Segment Start: SUPPLIED TEXT

WORKSHOPS

IP Multicasting: Diving Through The Layers

Be prepared for rapid changes over the next six months as several key technologies for ushering in the latest crop of communication applications appear. One of these technologies is IP multicasting.

Although it has been on the scene for some time, support for IP multicasting just now is reaching critical mass. Not too long ago, a multivendor effort, the IP Multicast Initiative, was formed to launch IP multicasting into the mainstream. Membership in the Multicast Initiative reads like a Who's Who in network computing, including all the major infrastructure (Bay Networks, Cabletron Systems, Cisco Systems, Intel Corp. and 3Com Corp.) and operating system vendors (Hewlett-Packard Co., Microsoft Corp., Net-scape Communications Corp., Silicon Graphics, Sun Microsystems and most other Unix vendors), in addition to several others.

In this workshop, we'll bring you up to speed on IP multicasting: We will cover what it is, why you should care and how it works; we'll also tell you the things to look for when purchasing and upgrading network infrastructure equipment and software to ensure that the upcoming crop of multicast-aware software will be able to run optimally over your network.

Segment End: SUPPLIED TEXT
Segment Start: DATA SHOWN

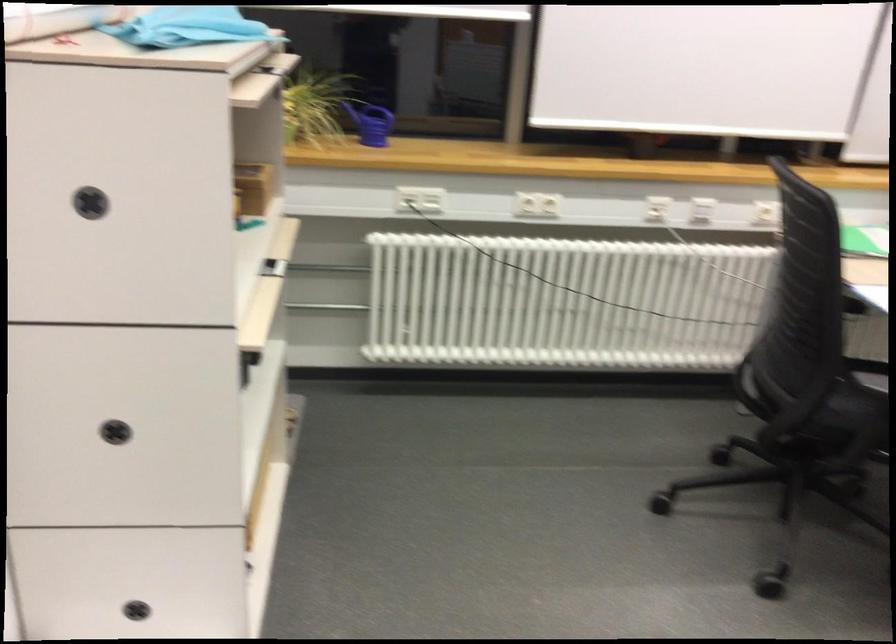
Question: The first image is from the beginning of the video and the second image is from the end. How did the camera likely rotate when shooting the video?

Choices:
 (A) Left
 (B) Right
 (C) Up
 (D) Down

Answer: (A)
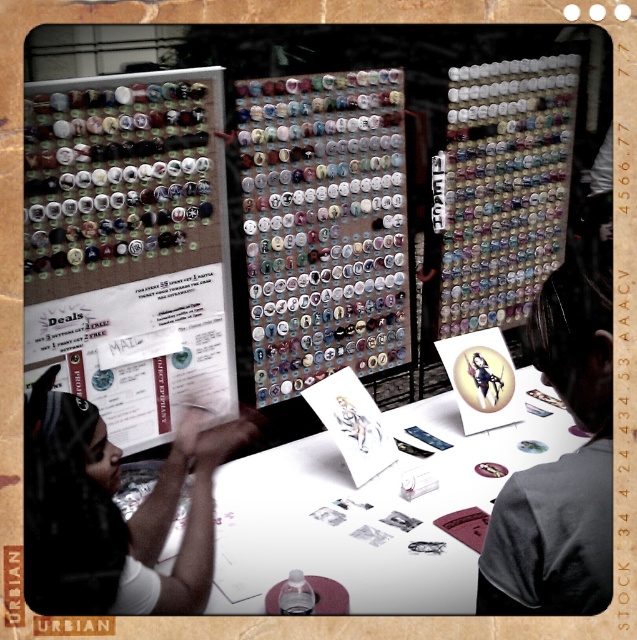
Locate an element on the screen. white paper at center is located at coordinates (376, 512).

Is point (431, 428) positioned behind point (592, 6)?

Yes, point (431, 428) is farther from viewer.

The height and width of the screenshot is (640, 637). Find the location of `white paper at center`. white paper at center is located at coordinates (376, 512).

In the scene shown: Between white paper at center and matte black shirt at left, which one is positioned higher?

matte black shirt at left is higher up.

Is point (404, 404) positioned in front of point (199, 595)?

Segment End: DATA SHOWN

ASSIGNMENT 1 —
Reproduce the full IP multicasting workshop text word for word.
ASSIGNMENT 2 —
Copy the records word for word, beginning at the line that has "matte black shirt at left is higher up." and stopping after the last line of the records.

EXPECTED OUTPUT 1 —
WORKSHOPS

IP Multicasting: Diving Through The Layers

Be prepared for rapid changes over the next six months as several key technologies for ushering in the latest crop of communication applications appear. One of these technologies is IP multicasting.

Although it has been on the scene for some time, support for IP multicasting just now is reaching critical mass. Not too long ago, a multivendor effort, the IP Multicast Initiative, was formed to launch IP multicasting into the mainstream. Membership in the Multicast Initiative reads like a Who's Who in network computing, including all the major infrastructure (Bay Networks, Cabletron Systems, Cisco Systems, Intel Corp. and 3Com Corp.) and operating system vendors (Hewlett-Packard Co., Microsoft Corp., Net-scape Communications Corp., Silicon Graphics, Sun Microsystems and most other Unix vendors), in addition to several others.

In this workshop, we'll bring you up to speed on IP multicasting: We will cover what it is, why you should care and how it works; we'll also tell you the things to look for when purchasing and upgrading network infrastructure equipment and software to ensure that the upcoming crop of multicast-aware software will be able to run optimally over your network.

EXPECTED OUTPUT 2 —
matte black shirt at left is higher up.

Is point (404, 404) positioned in front of point (199, 595)?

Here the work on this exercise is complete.